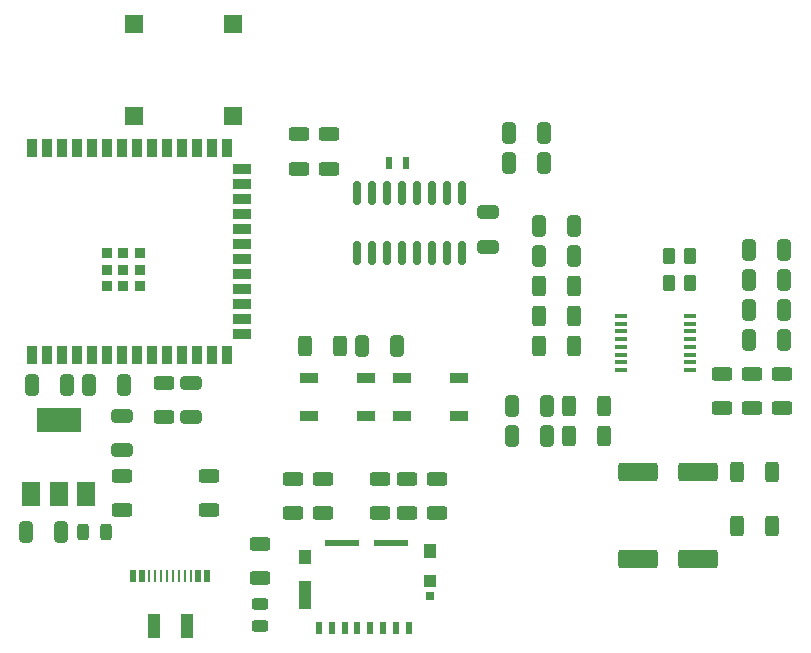
<source format=gbr>
%TF.GenerationSoftware,KiCad,Pcbnew,7.0.10-7.0.10~ubuntu22.04.1*%
%TF.CreationDate,2024-02-09T23:22:05+01:00*%
%TF.ProjectId,mp3alarm,6d703361-6c61-4726-9d2e-6b696361645f,v0.2*%
%TF.SameCoordinates,Original*%
%TF.FileFunction,Paste,Top*%
%TF.FilePolarity,Positive*%
%FSLAX46Y46*%
G04 Gerber Fmt 4.6, Leading zero omitted, Abs format (unit mm)*
G04 Created by KiCad (PCBNEW 7.0.10-7.0.10~ubuntu22.04.1) date 2024-02-09 23:22:05*
%MOMM*%
%LPD*%
G01*
G04 APERTURE LIST*
G04 Aperture macros list*
%AMRoundRect*
0 Rectangle with rounded corners*
0 $1 Rounding radius*
0 $2 $3 $4 $5 $6 $7 $8 $9 X,Y pos of 4 corners*
0 Add a 4 corners polygon primitive as box body*
4,1,4,$2,$3,$4,$5,$6,$7,$8,$9,$2,$3,0*
0 Add four circle primitives for the rounded corners*
1,1,$1+$1,$2,$3*
1,1,$1+$1,$4,$5*
1,1,$1+$1,$6,$7*
1,1,$1+$1,$8,$9*
0 Add four rect primitives between the rounded corners*
20,1,$1+$1,$2,$3,$4,$5,0*
20,1,$1+$1,$4,$5,$6,$7,0*
20,1,$1+$1,$6,$7,$8,$9,0*
20,1,$1+$1,$8,$9,$2,$3,0*%
G04 Aperture macros list end*
%ADD10R,1.500000X0.900000*%
%ADD11RoundRect,0.250000X-0.325000X-0.650000X0.325000X-0.650000X0.325000X0.650000X-0.325000X0.650000X0*%
%ADD12R,0.500000X1.000000*%
%ADD13R,0.720000X0.780000*%
%ADD14R,1.050000X1.080000*%
%ADD15R,1.050000X1.200000*%
%ADD16R,1.050000X2.390000*%
%ADD17R,2.910000X0.550000*%
%ADD18RoundRect,0.250000X-0.312500X-0.625000X0.312500X-0.625000X0.312500X0.625000X-0.312500X0.625000X0*%
%ADD19RoundRect,0.250000X0.312500X0.625000X-0.312500X0.625000X-0.312500X-0.625000X0.312500X-0.625000X0*%
%ADD20R,1.000000X2.000000*%
%ADD21R,0.520000X1.000000*%
%ADD22R,0.270000X1.000000*%
%ADD23RoundRect,0.250000X0.625000X-0.312500X0.625000X0.312500X-0.625000X0.312500X-0.625000X-0.312500X0*%
%ADD24RoundRect,0.250000X0.325000X0.650000X-0.325000X0.650000X-0.325000X-0.650000X0.325000X-0.650000X0*%
%ADD25RoundRect,0.250000X0.262500X0.450000X-0.262500X0.450000X-0.262500X-0.450000X0.262500X-0.450000X0*%
%ADD26R,1.500000X1.500000*%
%ADD27R,0.900000X1.500000*%
%ADD28R,0.900000X0.900000*%
%ADD29RoundRect,0.243750X0.456250X-0.243750X0.456250X0.243750X-0.456250X0.243750X-0.456250X-0.243750X0*%
%ADD30R,1.500000X2.000000*%
%ADD31R,3.800000X2.000000*%
%ADD32RoundRect,0.250000X0.650000X-0.325000X0.650000X0.325000X-0.650000X0.325000X-0.650000X-0.325000X0*%
%ADD33RoundRect,0.250000X1.412500X0.550000X-1.412500X0.550000X-1.412500X-0.550000X1.412500X-0.550000X0*%
%ADD34R,1.000000X0.400000*%
%ADD35RoundRect,0.150000X-0.150000X0.850000X-0.150000X-0.850000X0.150000X-0.850000X0.150000X0.850000X0*%
%ADD36RoundRect,0.250000X-0.262500X-0.450000X0.262500X-0.450000X0.262500X0.450000X-0.262500X0.450000X0*%
%ADD37RoundRect,0.250000X-0.625000X0.312500X-0.625000X-0.312500X0.625000X-0.312500X0.625000X0.312500X0*%
%ADD38RoundRect,0.243750X-0.243750X-0.456250X0.243750X-0.456250X0.243750X0.456250X-0.243750X0.456250X0*%
%ADD39R,0.600000X1.100000*%
%ADD40RoundRect,0.250000X-0.650000X0.325000X-0.650000X-0.325000X0.650000X-0.325000X0.650000X0.325000X0*%
G04 APERTURE END LIST*
D10*
%TO.C,D1*%
X74078000Y-88772000D03*
X74078000Y-85472000D03*
X69178000Y-85472000D03*
X69178000Y-88772000D03*
%TD*%
D11*
%TO.C,C1*%
X86155000Y-67310000D03*
X89105000Y-67310000D03*
%TD*%
D12*
%TO.C,J7*%
X77718000Y-106689716D03*
X76618000Y-106689716D03*
X75518000Y-106689716D03*
X74418000Y-106689716D03*
X73318000Y-106689716D03*
X72218000Y-106689716D03*
X71118000Y-106689716D03*
X70018000Y-106689716D03*
D13*
X79478000Y-104009716D03*
D14*
X79493000Y-102739716D03*
D15*
X79493000Y-100129716D03*
X68843000Y-100699716D03*
D16*
X68843000Y-103884716D03*
D17*
X76154000Y-99454716D03*
X71964000Y-99454716D03*
%TD*%
D18*
%TO.C,R1*%
X68895500Y-82804000D03*
X71820500Y-82804000D03*
%TD*%
D19*
%TO.C,R10*%
X108396500Y-93472000D03*
X105471500Y-93472000D03*
%TD*%
D20*
%TO.C,J11*%
X56052000Y-106478000D03*
X58852000Y-106478000D03*
D21*
X54352000Y-102278000D03*
X55102000Y-102278000D03*
D22*
X55702000Y-102278000D03*
X57202000Y-102278000D03*
X58202000Y-102278000D03*
X59202000Y-102278000D03*
D21*
X59802000Y-102278000D03*
X60552000Y-102278000D03*
X60552000Y-102278000D03*
X59802000Y-102278000D03*
D22*
X58702000Y-102278000D03*
X57702000Y-102278000D03*
X56702000Y-102278000D03*
X56202000Y-102278000D03*
D21*
X55102000Y-102278000D03*
X54352000Y-102278000D03*
%TD*%
D23*
%TO.C,R13*%
X67818000Y-96966500D03*
X67818000Y-94041500D03*
%TD*%
%TO.C,R11*%
X75184000Y-96966500D03*
X75184000Y-94041500D03*
%TD*%
D24*
%TO.C,C13*%
X91645000Y-75184000D03*
X88695000Y-75184000D03*
%TD*%
D25*
%TO.C,FB2*%
X101496500Y-75184000D03*
X99671500Y-75184000D03*
%TD*%
D26*
%TO.C,SW2*%
X62738000Y-63336000D03*
X62738000Y-55536000D03*
%TD*%
D11*
%TO.C,C12*%
X106475000Y-77216000D03*
X109425000Y-77216000D03*
%TD*%
D27*
%TO.C,U3*%
X45750000Y-83580000D03*
X47020000Y-83580000D03*
X48290000Y-83580000D03*
X49560000Y-83580000D03*
X50830000Y-83580000D03*
X52100000Y-83580000D03*
X53370000Y-83580000D03*
X54640000Y-83580000D03*
X55910000Y-83580000D03*
X57180000Y-83580000D03*
X58450000Y-83580000D03*
X59720000Y-83580000D03*
X60990000Y-83580000D03*
X62260000Y-83580000D03*
D10*
X63510000Y-81815000D03*
X63510000Y-80545000D03*
X63510000Y-79275000D03*
X63510000Y-78005000D03*
X63510000Y-76735000D03*
X63510000Y-75465000D03*
X63510000Y-74195000D03*
X63510000Y-72925000D03*
X63510000Y-71655000D03*
X63510000Y-70385000D03*
X63510000Y-69115000D03*
X63510000Y-67845000D03*
D27*
X62260000Y-66080000D03*
X60990000Y-66080000D03*
X59720000Y-66080000D03*
X58450000Y-66080000D03*
X57180000Y-66080000D03*
X55910000Y-66080000D03*
X54640000Y-66080000D03*
X53370000Y-66080000D03*
X52100000Y-66080000D03*
X50830000Y-66080000D03*
X49560000Y-66080000D03*
X48290000Y-66080000D03*
X47020000Y-66080000D03*
X45750000Y-66080000D03*
D28*
X52070000Y-77730000D03*
X53470000Y-77730000D03*
X54870000Y-77730000D03*
X54870000Y-77730000D03*
X52070000Y-76330000D03*
X52070000Y-76330000D03*
X53470000Y-76330000D03*
X54870000Y-76330000D03*
X52070000Y-74930000D03*
X53470000Y-74930000D03*
X54870000Y-74930000D03*
%TD*%
D24*
%TO.C,C21*%
X89105000Y-64770000D03*
X86155000Y-64770000D03*
%TD*%
D18*
%TO.C,R16*%
X105471500Y-98044000D03*
X108396500Y-98044000D03*
%TD*%
D23*
%TO.C,R8*%
X56896000Y-88838500D03*
X56896000Y-85913500D03*
%TD*%
D11*
%TO.C,C4*%
X45261000Y-98552000D03*
X48211000Y-98552000D03*
%TD*%
D18*
%TO.C,R21*%
X88707500Y-82804000D03*
X91632500Y-82804000D03*
%TD*%
D29*
%TO.C,D4*%
X65024000Y-106523000D03*
X65024000Y-104648000D03*
%TD*%
D24*
%TO.C,C20*%
X109425000Y-79756000D03*
X106475000Y-79756000D03*
%TD*%
D18*
%TO.C,R23*%
X88707500Y-77724000D03*
X91632500Y-77724000D03*
%TD*%
D23*
%TO.C,R24*%
X106680000Y-88076500D03*
X106680000Y-85151500D03*
%TD*%
D30*
%TO.C,U4*%
X45706000Y-95352000D03*
X48006000Y-95352000D03*
D31*
X48006000Y-89052000D03*
D30*
X50306000Y-95352000D03*
%TD*%
D23*
%TO.C,R12*%
X70358000Y-96966500D03*
X70358000Y-94041500D03*
%TD*%
%TO.C,R20*%
X109220000Y-88076500D03*
X109220000Y-85151500D03*
%TD*%
%TO.C,R2*%
X70866000Y-67818000D03*
X70866000Y-64893000D03*
%TD*%
D18*
%TO.C,R19*%
X88707500Y-80264000D03*
X91632500Y-80264000D03*
%TD*%
D23*
%TO.C,R15*%
X77470000Y-96966500D03*
X77470000Y-94041500D03*
%TD*%
D19*
%TO.C,R17*%
X94172500Y-87884000D03*
X91247500Y-87884000D03*
%TD*%
D32*
%TO.C,C7*%
X59182000Y-88851000D03*
X59182000Y-85901000D03*
%TD*%
D33*
%TO.C,C15*%
X102105500Y-93472000D03*
X97030500Y-93472000D03*
%TD*%
D11*
%TO.C,C10*%
X45769000Y-86106000D03*
X48719000Y-86106000D03*
%TD*%
D26*
%TO.C,SW1*%
X54356000Y-63336000D03*
X54356000Y-55536000D03*
%TD*%
D34*
%TO.C,U2*%
X95652000Y-80275000D03*
X95652000Y-80925000D03*
X95652000Y-81575000D03*
X95652000Y-82225000D03*
X95652000Y-82875000D03*
X95652000Y-83525000D03*
X95652000Y-84175000D03*
X95652000Y-84825000D03*
X101452000Y-84825000D03*
X101452000Y-84175000D03*
X101452000Y-83525000D03*
X101452000Y-82875000D03*
X101452000Y-82225000D03*
X101452000Y-81575000D03*
X101452000Y-80925000D03*
X101452000Y-80275000D03*
%TD*%
D11*
%TO.C,C11*%
X106475000Y-74676000D03*
X109425000Y-74676000D03*
%TD*%
D35*
%TO.C,IC1*%
X82169000Y-69890000D03*
X80899000Y-69890000D03*
X79629000Y-69890000D03*
X78359000Y-69890000D03*
X77089000Y-69890000D03*
X75819000Y-69890000D03*
X74549000Y-69890000D03*
X73279000Y-69890000D03*
X73279000Y-74890000D03*
X74549000Y-74890000D03*
X75819000Y-74890000D03*
X77089000Y-74890000D03*
X78359000Y-74890000D03*
X79629000Y-74890000D03*
X80899000Y-74890000D03*
X82169000Y-74890000D03*
%TD*%
D24*
%TO.C,C3*%
X76659000Y-82804000D03*
X73709000Y-82804000D03*
%TD*%
D36*
%TO.C,FB1*%
X99671500Y-77470000D03*
X101496500Y-77470000D03*
%TD*%
D23*
%TO.C,R22*%
X104140000Y-88076500D03*
X104140000Y-85151500D03*
%TD*%
D37*
%TO.C,R7*%
X60706000Y-93787500D03*
X60706000Y-96712500D03*
%TD*%
D24*
%TO.C,C19*%
X109425000Y-82296000D03*
X106475000Y-82296000D03*
%TD*%
D23*
%TO.C,R3*%
X68326000Y-67818000D03*
X68326000Y-64893000D03*
%TD*%
D38*
%TO.C,D3*%
X50116500Y-98552000D03*
X51991500Y-98552000D03*
%TD*%
D11*
%TO.C,C18*%
X86409000Y-90424000D03*
X89359000Y-90424000D03*
%TD*%
D33*
%TO.C,C16*%
X102105500Y-100838000D03*
X97030500Y-100838000D03*
%TD*%
D10*
%TO.C,D2*%
X81952000Y-88772000D03*
X81952000Y-85472000D03*
X77052000Y-85472000D03*
X77052000Y-88772000D03*
%TD*%
D32*
%TO.C,C5*%
X53340000Y-91645000D03*
X53340000Y-88695000D03*
%TD*%
D37*
%TO.C,R6*%
X53340000Y-93787500D03*
X53340000Y-96712500D03*
%TD*%
D24*
%TO.C,C6*%
X53545000Y-86106000D03*
X50595000Y-86106000D03*
%TD*%
D23*
%TO.C,R14*%
X80010000Y-96966500D03*
X80010000Y-94041500D03*
%TD*%
D24*
%TO.C,C17*%
X89359000Y-87884000D03*
X86409000Y-87884000D03*
%TD*%
%TO.C,C14*%
X91645000Y-72644000D03*
X88695000Y-72644000D03*
%TD*%
D39*
%TO.C,Y1*%
X76008000Y-67310000D03*
X77408000Y-67310000D03*
%TD*%
D23*
%TO.C,R9*%
X65024000Y-102476000D03*
X65024000Y-99551000D03*
%TD*%
D40*
%TO.C,C2*%
X84328000Y-71472000D03*
X84328000Y-74422000D03*
%TD*%
D19*
%TO.C,R18*%
X94172500Y-90424000D03*
X91247500Y-90424000D03*
%TD*%
M02*

</source>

•••

> _What is needed_
Among the entries above, locate the lines containing "X81952000Y-88772000D03*" and "X50595000Y-86106000D03*", and transcribe exactly those two lines and all lines between.

> _Finished task_
X81952000Y-88772000D03*
X81952000Y-85472000D03*
X77052000Y-85472000D03*
X77052000Y-88772000D03*
%TD*%
D32*
%TO.C,C5*%
X53340000Y-91645000D03*
X53340000Y-88695000D03*
%TD*%
D37*
%TO.C,R6*%
X53340000Y-93787500D03*
X53340000Y-96712500D03*
%TD*%
D24*
%TO.C,C6*%
X53545000Y-86106000D03*
X50595000Y-86106000D03*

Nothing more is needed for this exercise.